A nurse is preparing to administer clonidine 0.3 mg at bedtime to a client. The amount available is clonidine 0.1 mg/tablet. How many tablets should the nurse administer per dose? (Round the answer to the nearest whole number. use a leading zero if it applies. Do not use a trailing zero.)

Answer & explanation

Correct:

To determine the correct number of tablets, apply the standard dosage calculation formula: desired dose divided by the dose available per tablet. The prescribed dose is 0.3 mg of clonidine, and the available tablet strength is 0.1 mg per tablet.

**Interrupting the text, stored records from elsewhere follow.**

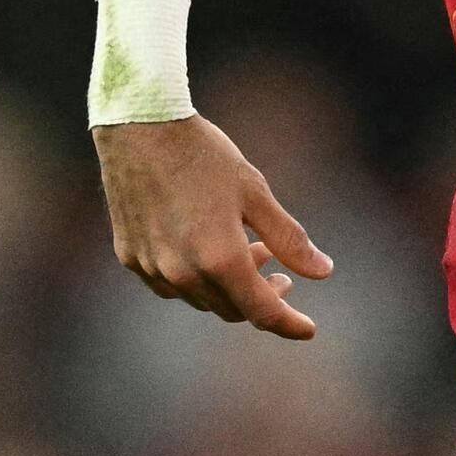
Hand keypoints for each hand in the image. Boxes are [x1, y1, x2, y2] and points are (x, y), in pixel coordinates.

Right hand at [97, 114, 334, 341]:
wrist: (139, 126)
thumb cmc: (203, 154)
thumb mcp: (255, 192)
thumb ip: (289, 238)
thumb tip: (324, 271)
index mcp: (221, 258)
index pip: (262, 312)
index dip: (289, 324)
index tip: (308, 329)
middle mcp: (184, 272)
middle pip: (232, 309)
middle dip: (261, 297)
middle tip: (278, 270)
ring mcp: (153, 267)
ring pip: (201, 299)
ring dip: (229, 286)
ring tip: (246, 248)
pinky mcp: (130, 257)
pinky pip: (170, 285)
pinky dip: (195, 278)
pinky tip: (203, 251)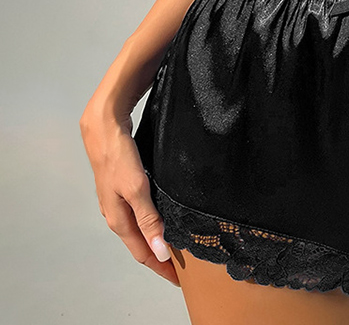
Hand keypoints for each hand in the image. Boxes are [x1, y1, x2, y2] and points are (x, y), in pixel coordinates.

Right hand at [80, 101, 179, 286]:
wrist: (104, 129)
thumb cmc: (119, 157)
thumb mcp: (136, 189)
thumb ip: (148, 220)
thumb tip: (160, 250)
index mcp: (120, 220)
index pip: (143, 254)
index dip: (161, 268)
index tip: (179, 280)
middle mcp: (117, 215)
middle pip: (141, 245)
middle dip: (160, 258)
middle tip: (182, 267)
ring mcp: (119, 202)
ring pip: (140, 230)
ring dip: (156, 240)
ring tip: (175, 247)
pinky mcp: (123, 189)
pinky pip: (140, 214)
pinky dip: (153, 223)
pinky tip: (162, 220)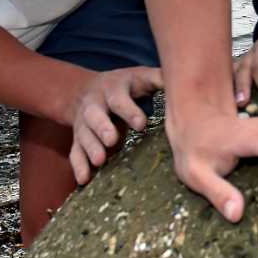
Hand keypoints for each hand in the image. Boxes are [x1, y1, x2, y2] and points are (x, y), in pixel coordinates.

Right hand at [67, 66, 163, 183]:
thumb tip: (182, 79)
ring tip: (99, 161)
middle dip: (102, 128)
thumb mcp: (139, 77)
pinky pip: (75, 152)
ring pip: (83, 135)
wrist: (87, 90)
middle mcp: (94, 105)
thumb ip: (157, 78)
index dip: (128, 111)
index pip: (118, 99)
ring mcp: (83, 123)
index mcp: (112, 89)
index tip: (140, 124)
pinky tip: (84, 180)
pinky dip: (79, 166)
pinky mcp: (78, 139)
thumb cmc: (124, 87)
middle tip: (112, 140)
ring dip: (90, 148)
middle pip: (94, 115)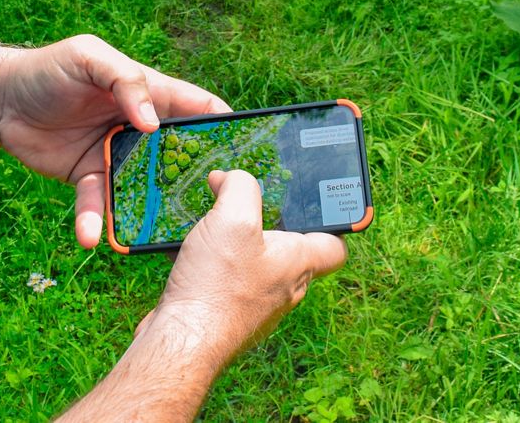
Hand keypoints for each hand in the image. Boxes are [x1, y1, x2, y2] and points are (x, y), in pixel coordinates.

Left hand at [0, 35, 230, 247]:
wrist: (0, 101)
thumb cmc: (48, 70)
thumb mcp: (90, 57)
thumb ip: (126, 81)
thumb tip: (153, 124)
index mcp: (151, 96)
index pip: (200, 109)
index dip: (225, 126)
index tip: (246, 151)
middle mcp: (143, 131)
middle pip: (181, 156)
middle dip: (199, 179)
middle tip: (216, 208)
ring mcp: (120, 158)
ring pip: (145, 189)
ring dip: (152, 212)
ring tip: (158, 236)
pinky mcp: (93, 178)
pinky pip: (100, 204)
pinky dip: (96, 220)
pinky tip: (91, 236)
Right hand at [137, 170, 347, 359]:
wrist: (184, 341)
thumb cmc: (217, 285)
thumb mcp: (233, 219)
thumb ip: (241, 187)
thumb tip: (232, 178)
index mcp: (297, 262)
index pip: (335, 245)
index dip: (332, 223)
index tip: (317, 205)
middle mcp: (284, 286)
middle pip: (290, 249)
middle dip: (269, 223)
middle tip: (247, 203)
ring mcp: (257, 303)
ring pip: (255, 264)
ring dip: (236, 242)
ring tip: (211, 224)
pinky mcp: (229, 313)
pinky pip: (228, 279)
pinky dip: (212, 262)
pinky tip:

The calculation is 0.3 mg ÷ 0.1 mg/tablet = 3 tablets. Therefore, the nurse should administer 3 tablets to deliver the ordered 0.3 mg dose. A potential error students encounter with decimal doses is misaligning the decimal points; for example, incorrectly reading 0.3 as 3 or 0.1 as 1, which could lead to a tenfold dosing error. Using a leading zero before decimal values — as in 0.3 and 0.1 — is a safety standard that helps prevent misreading. No trailing zero is needed because the result is a whole number. Clonidine is an antihypertensive medication, and administering the correct dose is especially important because both underdosing and overdosing carry significant clinical consequences including inadequate blood pressure control or dangerous hypotension and bradycardia. Systematic verification of dose, drug, route, and formulation before administration is an essential nursing practice to reduce medication errors.